#### Goal of the exercise:
Say the number of lines in the records below that hold the word "Everything", and only that number.

#### Data under study:
###

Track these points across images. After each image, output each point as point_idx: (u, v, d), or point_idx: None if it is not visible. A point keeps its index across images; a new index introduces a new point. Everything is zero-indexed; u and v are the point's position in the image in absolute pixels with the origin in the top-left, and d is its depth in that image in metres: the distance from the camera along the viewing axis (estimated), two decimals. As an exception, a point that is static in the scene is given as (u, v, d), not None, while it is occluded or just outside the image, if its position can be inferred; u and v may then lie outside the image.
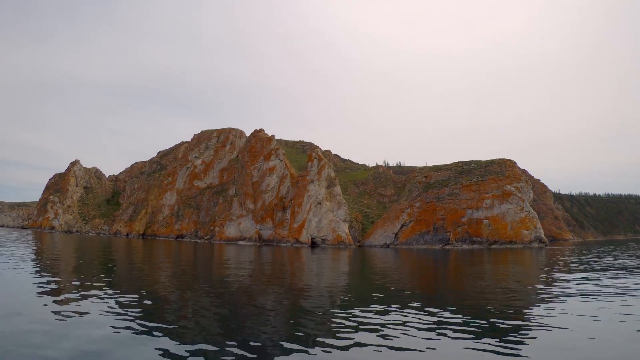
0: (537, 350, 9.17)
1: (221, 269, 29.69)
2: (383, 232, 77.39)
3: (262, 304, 14.98)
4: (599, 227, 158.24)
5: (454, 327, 11.18)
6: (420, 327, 11.08)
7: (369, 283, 23.03)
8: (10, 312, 11.71)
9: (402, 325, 11.35)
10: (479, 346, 9.39)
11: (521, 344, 9.62)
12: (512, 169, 75.39)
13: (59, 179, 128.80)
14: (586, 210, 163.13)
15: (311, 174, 77.86)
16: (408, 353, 8.95)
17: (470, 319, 12.28)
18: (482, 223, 70.92)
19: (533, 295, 17.46)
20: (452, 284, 23.00)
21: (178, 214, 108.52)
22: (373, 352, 8.95)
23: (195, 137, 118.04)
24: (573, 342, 9.84)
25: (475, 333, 10.55)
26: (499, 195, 71.79)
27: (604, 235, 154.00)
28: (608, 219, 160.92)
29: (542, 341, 9.89)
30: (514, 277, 25.44)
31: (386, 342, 9.70)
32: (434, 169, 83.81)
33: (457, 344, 9.56)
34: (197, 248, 59.70)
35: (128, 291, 16.65)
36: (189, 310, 13.51)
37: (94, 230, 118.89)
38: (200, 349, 9.00)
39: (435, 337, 10.15)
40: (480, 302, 15.88)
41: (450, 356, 8.85)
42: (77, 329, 10.16)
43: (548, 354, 8.87)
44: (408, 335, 10.31)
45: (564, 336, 10.36)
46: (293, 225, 76.56)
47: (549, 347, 9.36)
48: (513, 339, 10.02)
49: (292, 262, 37.26)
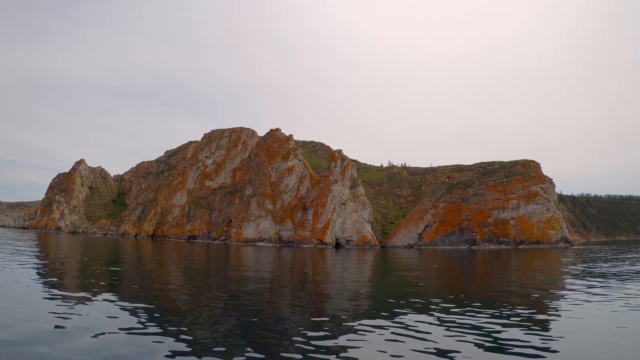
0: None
1: (255, 272, 27.75)
2: (407, 232, 76.90)
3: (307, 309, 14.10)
4: (601, 228, 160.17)
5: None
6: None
7: (422, 287, 22.15)
8: (25, 319, 10.87)
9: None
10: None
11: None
12: (536, 169, 75.60)
13: (63, 178, 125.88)
14: (588, 211, 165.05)
15: (334, 174, 77.03)
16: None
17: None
18: (509, 223, 70.87)
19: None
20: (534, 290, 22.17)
21: (189, 214, 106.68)
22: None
23: (206, 136, 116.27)
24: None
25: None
26: (525, 196, 71.85)
27: (606, 236, 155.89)
28: (610, 220, 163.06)
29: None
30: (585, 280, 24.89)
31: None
32: (456, 170, 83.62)
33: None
34: (216, 249, 57.77)
35: (154, 295, 16.19)
36: (221, 315, 12.54)
37: (101, 231, 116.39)
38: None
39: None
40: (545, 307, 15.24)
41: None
42: (92, 334, 9.57)
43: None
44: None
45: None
46: (316, 226, 75.60)
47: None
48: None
49: (329, 264, 36.39)
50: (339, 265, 35.77)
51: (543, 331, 10.68)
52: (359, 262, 39.44)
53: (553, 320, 12.35)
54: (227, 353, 8.65)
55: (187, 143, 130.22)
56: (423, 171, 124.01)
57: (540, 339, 9.80)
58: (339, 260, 40.64)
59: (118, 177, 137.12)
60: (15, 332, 9.54)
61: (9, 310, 11.79)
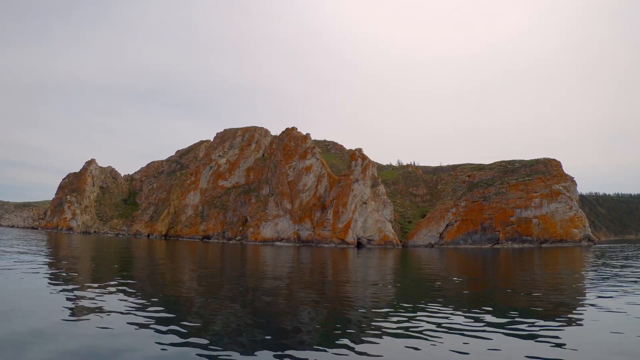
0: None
1: (289, 270, 27.09)
2: (427, 231, 76.59)
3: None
4: (610, 227, 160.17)
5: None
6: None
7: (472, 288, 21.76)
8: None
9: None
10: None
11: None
12: (557, 168, 75.37)
13: (73, 178, 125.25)
14: (597, 210, 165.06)
15: (355, 173, 76.69)
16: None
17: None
18: (532, 222, 70.64)
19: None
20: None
21: (203, 214, 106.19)
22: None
23: (218, 135, 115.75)
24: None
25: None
26: (548, 195, 71.62)
27: (615, 235, 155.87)
28: (619, 218, 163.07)
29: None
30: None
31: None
32: (476, 168, 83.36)
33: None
34: (234, 249, 56.68)
35: (175, 292, 16.12)
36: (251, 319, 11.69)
37: (113, 231, 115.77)
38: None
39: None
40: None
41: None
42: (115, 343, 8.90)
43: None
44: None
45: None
46: (337, 225, 75.22)
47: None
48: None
49: (360, 263, 35.96)
50: (370, 263, 35.35)
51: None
52: (384, 261, 38.88)
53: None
54: (245, 349, 8.50)
55: (198, 142, 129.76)
56: (432, 170, 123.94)
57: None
58: (364, 259, 40.12)
59: (128, 176, 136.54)
60: (29, 325, 9.44)
61: (35, 306, 11.65)
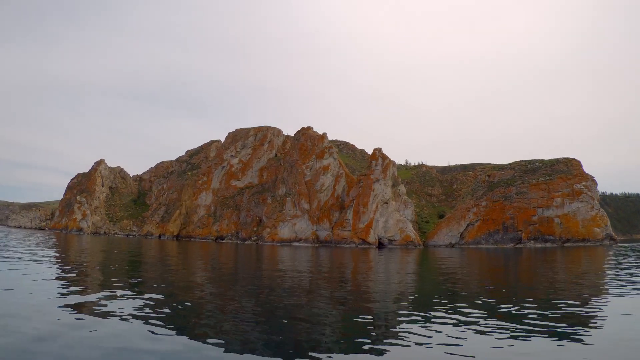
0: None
1: (320, 272, 26.84)
2: (448, 231, 76.30)
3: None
4: (618, 226, 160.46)
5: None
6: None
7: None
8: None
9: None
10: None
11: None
12: (578, 167, 75.29)
13: (83, 179, 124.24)
14: (605, 209, 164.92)
15: (375, 172, 76.28)
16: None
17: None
18: (554, 221, 70.47)
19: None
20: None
21: (215, 214, 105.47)
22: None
23: (230, 135, 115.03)
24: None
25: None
26: (569, 194, 71.49)
27: (623, 235, 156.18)
28: (627, 218, 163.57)
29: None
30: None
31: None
32: (495, 168, 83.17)
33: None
34: (253, 250, 55.38)
35: (196, 291, 15.99)
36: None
37: (123, 231, 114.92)
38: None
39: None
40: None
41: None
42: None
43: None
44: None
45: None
46: (357, 225, 74.77)
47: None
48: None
49: (389, 263, 35.54)
50: (397, 268, 34.92)
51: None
52: (409, 264, 37.97)
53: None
54: (262, 349, 8.39)
55: (208, 142, 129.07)
56: (441, 170, 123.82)
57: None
58: (394, 263, 39.58)
59: (137, 177, 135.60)
60: (35, 327, 9.29)
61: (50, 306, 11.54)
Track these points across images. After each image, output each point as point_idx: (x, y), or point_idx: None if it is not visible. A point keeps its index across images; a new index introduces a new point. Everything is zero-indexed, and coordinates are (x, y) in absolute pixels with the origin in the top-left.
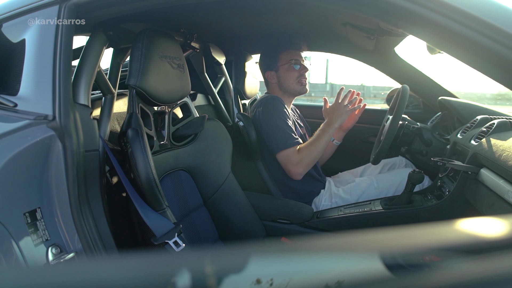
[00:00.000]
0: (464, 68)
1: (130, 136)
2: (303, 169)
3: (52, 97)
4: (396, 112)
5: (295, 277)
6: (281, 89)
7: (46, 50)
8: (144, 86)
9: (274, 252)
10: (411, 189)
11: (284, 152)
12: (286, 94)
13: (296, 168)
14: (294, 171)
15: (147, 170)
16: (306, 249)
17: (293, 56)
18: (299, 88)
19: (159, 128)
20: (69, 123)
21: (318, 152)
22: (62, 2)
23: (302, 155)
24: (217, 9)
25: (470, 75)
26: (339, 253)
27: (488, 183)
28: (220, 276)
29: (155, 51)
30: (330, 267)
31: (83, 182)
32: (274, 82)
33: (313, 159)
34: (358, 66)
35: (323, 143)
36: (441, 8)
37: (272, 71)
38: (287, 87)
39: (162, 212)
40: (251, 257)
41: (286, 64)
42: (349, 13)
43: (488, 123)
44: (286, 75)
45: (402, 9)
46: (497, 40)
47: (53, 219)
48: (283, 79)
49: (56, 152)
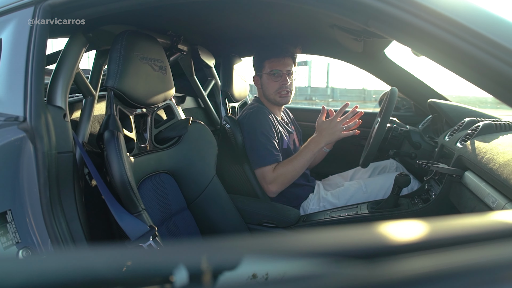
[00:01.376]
0: None
1: (105, 138)
2: (277, 188)
3: (23, 98)
4: (384, 115)
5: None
6: (264, 96)
7: (20, 52)
8: (122, 88)
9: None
10: (398, 193)
11: (260, 170)
12: (270, 102)
13: (270, 187)
14: (267, 189)
15: (121, 172)
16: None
17: (274, 66)
18: (279, 99)
19: (141, 130)
20: (40, 124)
21: (297, 171)
22: (38, 4)
23: (277, 173)
24: (204, 10)
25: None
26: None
27: (471, 186)
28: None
29: (135, 53)
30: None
31: (55, 184)
32: (259, 88)
33: (289, 178)
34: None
35: (304, 162)
36: (410, 6)
37: (257, 76)
38: (268, 96)
39: (138, 215)
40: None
41: (267, 74)
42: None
43: (474, 125)
44: (267, 84)
45: (369, 7)
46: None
47: (24, 221)
48: (265, 88)
49: (27, 153)
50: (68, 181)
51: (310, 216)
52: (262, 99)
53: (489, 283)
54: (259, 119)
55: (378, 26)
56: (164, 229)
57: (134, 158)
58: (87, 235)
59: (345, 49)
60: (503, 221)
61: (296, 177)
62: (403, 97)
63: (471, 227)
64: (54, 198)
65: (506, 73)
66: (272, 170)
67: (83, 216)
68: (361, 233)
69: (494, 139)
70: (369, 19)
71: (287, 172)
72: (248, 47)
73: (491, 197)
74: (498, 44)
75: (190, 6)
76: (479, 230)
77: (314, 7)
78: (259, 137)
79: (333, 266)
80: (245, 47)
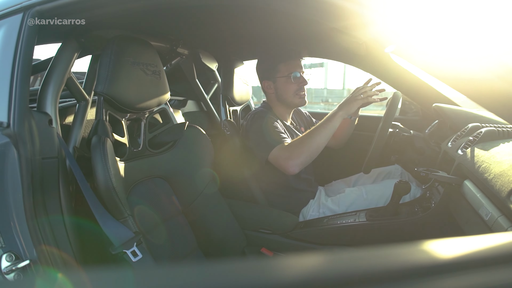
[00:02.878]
0: None
1: (92, 143)
2: (296, 160)
3: (8, 104)
4: (385, 119)
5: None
6: (278, 100)
7: (7, 58)
8: (111, 93)
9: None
10: (397, 200)
11: (273, 152)
12: (284, 105)
13: (288, 161)
14: (286, 165)
15: (106, 178)
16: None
17: (292, 68)
18: (298, 101)
19: (135, 134)
20: (23, 130)
21: (314, 140)
22: (26, 10)
23: (291, 146)
24: (202, 14)
25: None
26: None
27: (468, 196)
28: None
29: (126, 58)
30: None
31: (39, 189)
32: (272, 93)
33: (306, 149)
34: None
35: (322, 133)
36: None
37: (269, 81)
38: (285, 100)
39: (123, 221)
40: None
41: (285, 77)
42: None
43: (477, 131)
44: (284, 87)
45: (343, 9)
46: None
47: (9, 226)
48: (281, 91)
49: (11, 159)
50: (53, 186)
51: (307, 223)
52: (274, 103)
53: None
54: (264, 118)
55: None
56: (157, 234)
57: (126, 163)
58: (72, 240)
59: (348, 52)
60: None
61: (315, 150)
62: (411, 101)
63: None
64: (38, 203)
65: None
66: (284, 146)
67: (69, 221)
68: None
69: (494, 146)
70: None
71: (302, 142)
72: (250, 51)
73: (484, 209)
74: None
75: (188, 10)
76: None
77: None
78: (264, 131)
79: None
80: (247, 50)
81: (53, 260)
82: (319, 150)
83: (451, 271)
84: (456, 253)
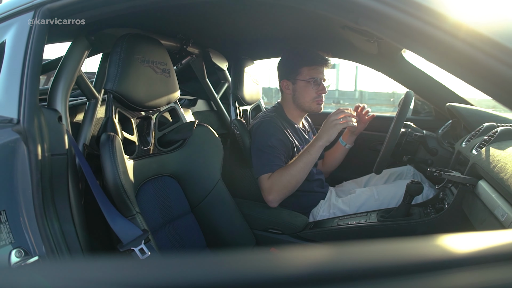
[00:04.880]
0: None
1: (101, 140)
2: (274, 196)
3: (18, 100)
4: (397, 119)
5: None
6: (294, 102)
7: (18, 55)
8: (121, 91)
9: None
10: (409, 201)
11: (259, 180)
12: (299, 109)
13: (267, 195)
14: (266, 199)
15: (114, 175)
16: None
17: (315, 73)
18: (314, 107)
19: (144, 133)
20: (33, 126)
21: (293, 177)
22: (37, 8)
23: (272, 181)
24: (212, 13)
25: None
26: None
27: (483, 196)
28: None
29: (135, 56)
30: None
31: (49, 186)
32: (289, 93)
33: (285, 185)
34: None
35: (301, 166)
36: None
37: (289, 81)
38: (301, 104)
39: (132, 218)
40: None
41: (305, 81)
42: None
43: (492, 131)
44: (303, 91)
45: (357, 5)
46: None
47: (18, 222)
48: (299, 94)
49: (21, 155)
50: (62, 183)
51: (317, 223)
52: (289, 105)
53: None
54: (269, 130)
55: (368, 24)
56: (165, 233)
57: (135, 161)
58: (81, 237)
59: (360, 51)
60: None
61: (296, 183)
62: (423, 101)
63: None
64: (48, 200)
65: (504, 75)
66: (267, 178)
67: (78, 218)
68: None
69: (510, 146)
70: (359, 17)
71: (282, 179)
72: (259, 50)
73: (501, 210)
74: (496, 43)
75: (198, 8)
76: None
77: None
78: (264, 148)
79: None
80: (257, 50)
81: (61, 256)
82: (299, 183)
83: (466, 265)
84: (472, 247)
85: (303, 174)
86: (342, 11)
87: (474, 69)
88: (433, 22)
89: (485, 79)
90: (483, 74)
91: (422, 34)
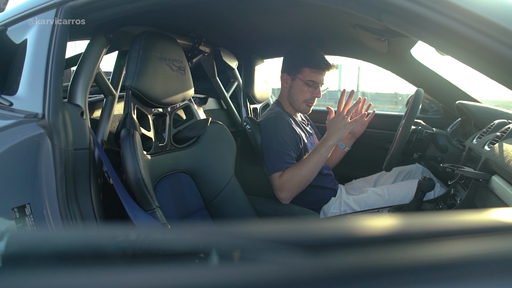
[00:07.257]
0: None
1: (121, 136)
2: (285, 194)
3: (43, 96)
4: (408, 117)
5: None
6: (287, 98)
7: (41, 52)
8: (139, 87)
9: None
10: (421, 197)
11: (270, 177)
12: (291, 106)
13: (279, 193)
14: (278, 196)
15: (135, 169)
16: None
17: (315, 77)
18: (304, 108)
19: (160, 129)
20: (57, 121)
21: (304, 176)
22: (59, 6)
23: (283, 179)
24: (225, 11)
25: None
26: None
27: (498, 191)
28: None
29: (153, 53)
30: None
31: (72, 180)
32: (286, 87)
33: (296, 184)
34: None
35: (312, 165)
36: None
37: (289, 75)
38: (293, 101)
39: (152, 212)
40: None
41: (303, 81)
42: (352, 14)
43: (504, 127)
44: (299, 90)
45: (382, 1)
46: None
47: (42, 215)
48: (294, 91)
49: (46, 149)
50: (85, 177)
51: (328, 220)
52: (284, 100)
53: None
54: (277, 126)
55: (392, 21)
56: None
57: (152, 156)
58: None
59: (369, 49)
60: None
61: (306, 182)
62: (431, 99)
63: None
64: (71, 194)
65: None
66: (278, 176)
67: (98, 213)
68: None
69: None
70: (382, 13)
71: (293, 177)
72: (269, 49)
73: None
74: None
75: (211, 7)
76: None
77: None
78: (274, 145)
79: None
80: (268, 48)
81: None
82: (309, 182)
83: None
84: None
85: (313, 173)
86: (365, 8)
87: (502, 64)
88: (458, 18)
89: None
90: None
91: (448, 31)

###

#### Your response:
2